”
Felony stupid.
”
That much is clear in the case against former Gilroy Councilman
Craig Gartman who is charged with stealing more than $9,000 from
the Gilroy Memorial Day Parade funds.
“Felony stupid.” That much is clear in the case against former Gilroy Councilman Craig Gartman who is charged with stealing more than $9,000 from the Gilroy Memorial Day Parade funds.
Gartman wrote checks from the Memorial Day Parade account to his wife in her maiden name. He discussed with the District Attorney’s office, in whatever roundabout fashion hardly matters, ways to pay back money he couldn’t account for. He hemmed and hawed about turning the books over to the Gilroy Exchange Club before that organization took over the parade. He destroyed financial records for the Memorial Day Parade fund, which is especially baffling for a councilman who prided himself on being a detail person. He acknowledged changing the provisions of the Memorial Day Parade fund account from requiring two signatures on checks to only one. He reimbursed himself for printed flyers from Next Day Flyers that the DA, with good reason, believes were related to his political campaigns, not the Memorial Day Parade.

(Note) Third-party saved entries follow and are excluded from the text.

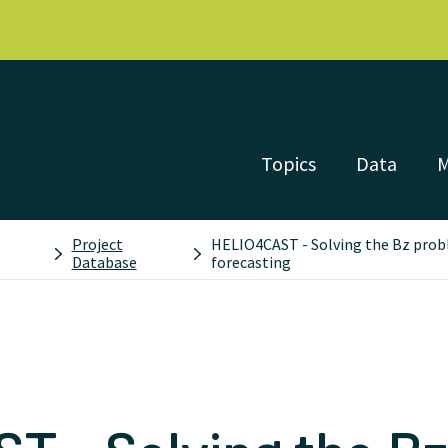
Topics
Data
Project
HELIO4CAST - Solving the Bz prob
Database
forecasting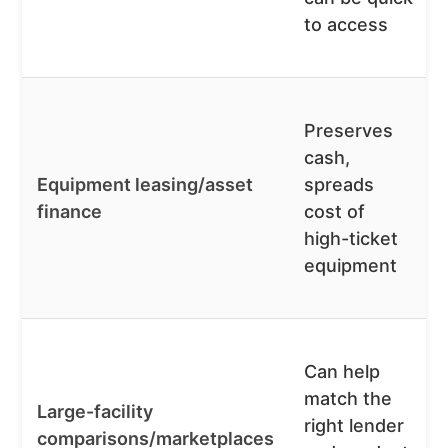
to access
Preserves
cash,
Equipment leasing/asset
spreads
finance
cost of
high-ticket
equipment
Can help
match the
Large-facility
right lender
comparisons/marketplaces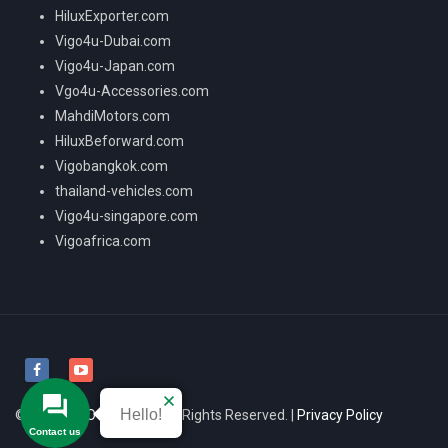
HiluxExporter.com
Vigo4u-Dubai.com
Vigo4u-Japan.com
Vgo4u-Accessories.com
MahdiMotors.com
HiluxBeforward.com
Vigobangkok.com
thailand-vehicles.com
Vigo4u-singapore.com
Vigoafrica.com
Hello!
© 2026
VIGO4U CO.,LTD
All Rights Reserved. |
Privacy Policy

Could it be a case of “no good deed goes unpunished?” It’s possible, but considering the documents in the court file, it doesn’t look that way at all. Neither Gartman nor his attorney, Kirk Elliot, are talking despite repeated attempts to reach them, so if there’s another side to the story, it isn’t getting told.
Santa Clara County Deputy District Attorney John Chase, who is in charge of the DA’s Public Integrity Unit, says the felony grand theft case is hardly about “t-shirts and meals.” When concerns about the Memorial Day Parade funds publicly surfaced two years ago, this clearly was the characterization Gartman made – no big deal, just a disagreement about a few bucks.
But, as DA Chase emphasized, that’s not the case. The fact, for example, that Gartman personally received a $1,500 check from Gilroy developer James Suner of The James Group, a check that Suner couldn’t account for, speaks volumes. In the course of the DA’s investigation, donations to the Memorial Day Parade were made by Suner, but also checks were written to Gartman himself. A $5,000 check to Gartman, Suner explained to the DA, was to pay Gartman for installing closets into one of Suner’s model homes. It’s a tangled web indeed.
What has become clear in the last few weeks, given Gartman’s arrest and an alleged $52,000 embezzlement by Gilroy Unified School District Trustee Francisco Dominguez, is that Gilroy organizations which handle significant sums of money must have secure procedures in place that are methodically followed and backed up by verifiable records. This goes for every group from Little League to all the home and school clubs, because one bad apple can spoil the whole bunch.
When funds are donated or secured via a grant, there is public trust involved. When that trust is shattered, it hurts the entire community. Two people signing checks should be imperative. Neither Gartman, in the case of the Memorial Day Parade, nor Dominguez, in the case of the administration of the Drug Free Communities federal grant as a consultant for the South County Collaborative, were required to have a second signer on checks. That’s a safeguard which should never be sacrificed in order to “make things easier.”
Gilroyans are a generous lot, but incidents like these are devastating to those who give time, money and effort toward good causes.
In the Memorial Day Parade situation, the good news is that a full-scale investigation took place which should resolve the central issue. Once it’s sorted out, Gilroy can move on in a positive fashion, hopefully applying the hard lessons learned regardless of the verdict.